- To do -
Which lines of the data contain the string "bindings"? Copy every one of them.

┌─ Provided data

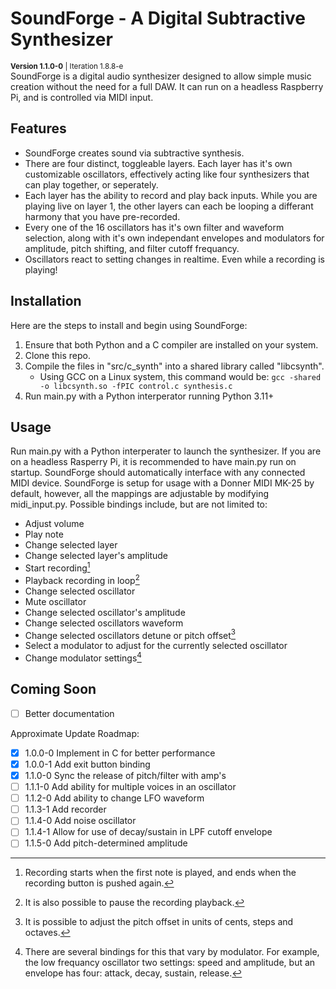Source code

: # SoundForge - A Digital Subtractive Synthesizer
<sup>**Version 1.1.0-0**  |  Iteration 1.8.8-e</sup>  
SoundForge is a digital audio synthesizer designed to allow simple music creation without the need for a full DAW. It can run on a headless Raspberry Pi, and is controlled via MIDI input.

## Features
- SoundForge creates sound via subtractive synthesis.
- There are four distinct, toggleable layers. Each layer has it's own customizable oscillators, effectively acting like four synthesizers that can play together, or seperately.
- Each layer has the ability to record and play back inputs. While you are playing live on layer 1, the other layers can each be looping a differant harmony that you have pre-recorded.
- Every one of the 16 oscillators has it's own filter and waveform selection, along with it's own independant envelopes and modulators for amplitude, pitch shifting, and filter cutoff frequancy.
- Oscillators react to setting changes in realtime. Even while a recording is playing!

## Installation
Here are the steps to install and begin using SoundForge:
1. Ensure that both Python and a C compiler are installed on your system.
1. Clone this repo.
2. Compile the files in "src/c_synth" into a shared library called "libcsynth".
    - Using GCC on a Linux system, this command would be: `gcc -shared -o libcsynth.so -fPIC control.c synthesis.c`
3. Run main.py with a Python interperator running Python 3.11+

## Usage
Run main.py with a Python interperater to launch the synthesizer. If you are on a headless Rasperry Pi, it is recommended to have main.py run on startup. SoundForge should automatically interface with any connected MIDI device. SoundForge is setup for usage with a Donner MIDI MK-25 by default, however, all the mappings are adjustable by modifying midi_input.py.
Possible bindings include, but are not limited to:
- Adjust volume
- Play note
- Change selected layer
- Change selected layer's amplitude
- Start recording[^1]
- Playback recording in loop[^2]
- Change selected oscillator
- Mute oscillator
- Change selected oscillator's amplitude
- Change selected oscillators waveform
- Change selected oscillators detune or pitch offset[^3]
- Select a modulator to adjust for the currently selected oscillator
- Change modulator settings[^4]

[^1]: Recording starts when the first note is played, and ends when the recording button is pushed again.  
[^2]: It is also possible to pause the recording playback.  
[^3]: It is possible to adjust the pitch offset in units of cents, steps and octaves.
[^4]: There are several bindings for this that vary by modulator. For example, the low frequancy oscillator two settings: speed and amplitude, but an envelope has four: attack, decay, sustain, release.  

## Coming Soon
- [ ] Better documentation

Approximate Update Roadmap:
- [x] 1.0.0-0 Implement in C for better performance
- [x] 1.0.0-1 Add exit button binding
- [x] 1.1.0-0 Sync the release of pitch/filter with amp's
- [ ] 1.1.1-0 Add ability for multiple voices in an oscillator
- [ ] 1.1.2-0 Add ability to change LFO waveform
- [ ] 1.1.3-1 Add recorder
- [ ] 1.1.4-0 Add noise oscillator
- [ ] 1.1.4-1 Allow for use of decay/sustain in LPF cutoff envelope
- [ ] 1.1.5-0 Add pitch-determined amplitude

└─
┌─ Provided data

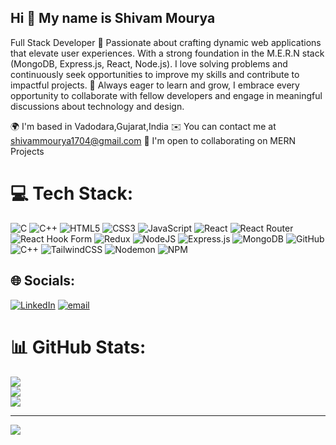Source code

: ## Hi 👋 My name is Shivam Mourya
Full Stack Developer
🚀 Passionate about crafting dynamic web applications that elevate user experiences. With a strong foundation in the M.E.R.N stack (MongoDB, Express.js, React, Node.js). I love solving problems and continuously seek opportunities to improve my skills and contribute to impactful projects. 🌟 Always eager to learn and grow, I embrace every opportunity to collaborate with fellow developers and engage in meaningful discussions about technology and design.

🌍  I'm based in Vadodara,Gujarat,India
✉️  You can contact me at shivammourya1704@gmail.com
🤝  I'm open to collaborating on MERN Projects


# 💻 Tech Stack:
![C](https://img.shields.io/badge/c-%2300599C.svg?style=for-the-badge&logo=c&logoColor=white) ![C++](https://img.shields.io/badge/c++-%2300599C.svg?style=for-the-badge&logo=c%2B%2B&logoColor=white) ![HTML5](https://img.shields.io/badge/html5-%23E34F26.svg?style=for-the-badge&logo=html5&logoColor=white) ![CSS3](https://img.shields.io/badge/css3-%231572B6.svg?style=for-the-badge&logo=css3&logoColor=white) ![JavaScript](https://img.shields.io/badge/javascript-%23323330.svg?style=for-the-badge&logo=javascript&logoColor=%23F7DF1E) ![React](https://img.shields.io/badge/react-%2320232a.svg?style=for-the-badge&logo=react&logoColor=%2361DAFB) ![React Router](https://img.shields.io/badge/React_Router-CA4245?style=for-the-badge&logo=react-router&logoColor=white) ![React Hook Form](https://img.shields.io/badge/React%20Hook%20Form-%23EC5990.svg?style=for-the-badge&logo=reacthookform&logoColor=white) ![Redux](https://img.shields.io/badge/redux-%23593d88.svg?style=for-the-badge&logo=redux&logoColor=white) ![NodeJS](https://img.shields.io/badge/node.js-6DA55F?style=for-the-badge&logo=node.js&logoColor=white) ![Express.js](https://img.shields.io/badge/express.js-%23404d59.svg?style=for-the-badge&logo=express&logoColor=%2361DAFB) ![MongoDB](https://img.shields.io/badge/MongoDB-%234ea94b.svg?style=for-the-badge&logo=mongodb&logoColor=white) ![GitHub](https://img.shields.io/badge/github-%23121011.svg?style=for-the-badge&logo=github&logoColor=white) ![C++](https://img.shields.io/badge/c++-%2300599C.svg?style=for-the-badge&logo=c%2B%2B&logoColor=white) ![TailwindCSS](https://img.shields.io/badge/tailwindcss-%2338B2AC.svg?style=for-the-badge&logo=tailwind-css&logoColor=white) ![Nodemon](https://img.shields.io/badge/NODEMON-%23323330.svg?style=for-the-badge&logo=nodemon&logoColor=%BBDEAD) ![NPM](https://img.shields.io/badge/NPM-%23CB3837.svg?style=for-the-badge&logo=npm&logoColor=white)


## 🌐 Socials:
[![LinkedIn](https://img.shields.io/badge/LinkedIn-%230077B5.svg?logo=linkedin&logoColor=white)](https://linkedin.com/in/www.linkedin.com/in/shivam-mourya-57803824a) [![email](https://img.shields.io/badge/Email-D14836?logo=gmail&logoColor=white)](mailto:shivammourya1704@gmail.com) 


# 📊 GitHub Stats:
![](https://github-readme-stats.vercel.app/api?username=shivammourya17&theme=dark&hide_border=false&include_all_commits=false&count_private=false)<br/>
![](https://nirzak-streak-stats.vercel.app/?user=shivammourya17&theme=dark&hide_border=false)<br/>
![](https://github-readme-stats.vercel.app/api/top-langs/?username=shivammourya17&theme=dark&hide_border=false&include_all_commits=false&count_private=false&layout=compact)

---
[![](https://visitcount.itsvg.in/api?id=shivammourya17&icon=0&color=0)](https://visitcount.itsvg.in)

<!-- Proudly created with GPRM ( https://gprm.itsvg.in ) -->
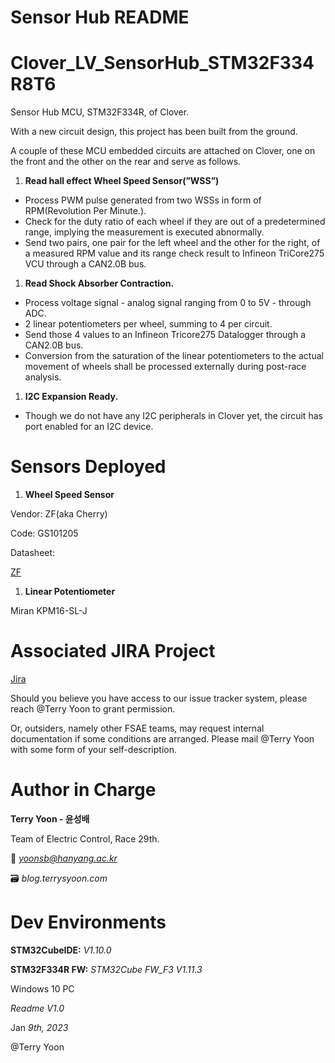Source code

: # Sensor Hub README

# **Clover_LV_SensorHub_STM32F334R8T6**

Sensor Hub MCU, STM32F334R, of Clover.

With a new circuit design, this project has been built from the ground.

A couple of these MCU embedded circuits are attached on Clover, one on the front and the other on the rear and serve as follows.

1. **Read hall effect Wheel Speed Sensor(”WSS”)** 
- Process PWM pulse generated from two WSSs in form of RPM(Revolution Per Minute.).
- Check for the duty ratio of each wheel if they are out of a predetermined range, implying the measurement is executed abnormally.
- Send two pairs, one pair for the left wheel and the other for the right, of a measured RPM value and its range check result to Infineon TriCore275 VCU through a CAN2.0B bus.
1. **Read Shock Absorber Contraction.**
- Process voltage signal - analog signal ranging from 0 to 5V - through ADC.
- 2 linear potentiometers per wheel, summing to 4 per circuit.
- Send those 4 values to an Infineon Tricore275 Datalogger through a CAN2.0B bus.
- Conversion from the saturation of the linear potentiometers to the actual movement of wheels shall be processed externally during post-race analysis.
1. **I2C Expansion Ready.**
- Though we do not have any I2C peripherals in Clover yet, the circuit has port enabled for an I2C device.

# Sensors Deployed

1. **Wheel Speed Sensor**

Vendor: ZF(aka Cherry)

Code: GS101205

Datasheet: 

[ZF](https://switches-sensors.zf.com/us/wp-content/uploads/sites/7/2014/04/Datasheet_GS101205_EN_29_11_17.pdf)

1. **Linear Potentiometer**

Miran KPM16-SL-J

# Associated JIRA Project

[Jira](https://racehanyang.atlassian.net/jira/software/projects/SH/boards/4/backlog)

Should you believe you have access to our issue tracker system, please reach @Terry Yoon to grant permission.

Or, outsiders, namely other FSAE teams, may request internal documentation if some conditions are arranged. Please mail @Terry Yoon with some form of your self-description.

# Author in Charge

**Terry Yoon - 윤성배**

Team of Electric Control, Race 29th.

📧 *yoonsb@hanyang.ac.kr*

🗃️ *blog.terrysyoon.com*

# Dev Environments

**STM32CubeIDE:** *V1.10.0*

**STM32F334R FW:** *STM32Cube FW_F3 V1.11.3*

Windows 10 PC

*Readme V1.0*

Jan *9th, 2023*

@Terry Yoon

└─

- Exercise answer -
Possible bindings include, but are not limited to:
[^4]: There are several bindings for this that vary by modulator. For example, the low frequancy oscillator two settings: speed and amplitude, but an envelope has four: attack, decay, sustain, release.  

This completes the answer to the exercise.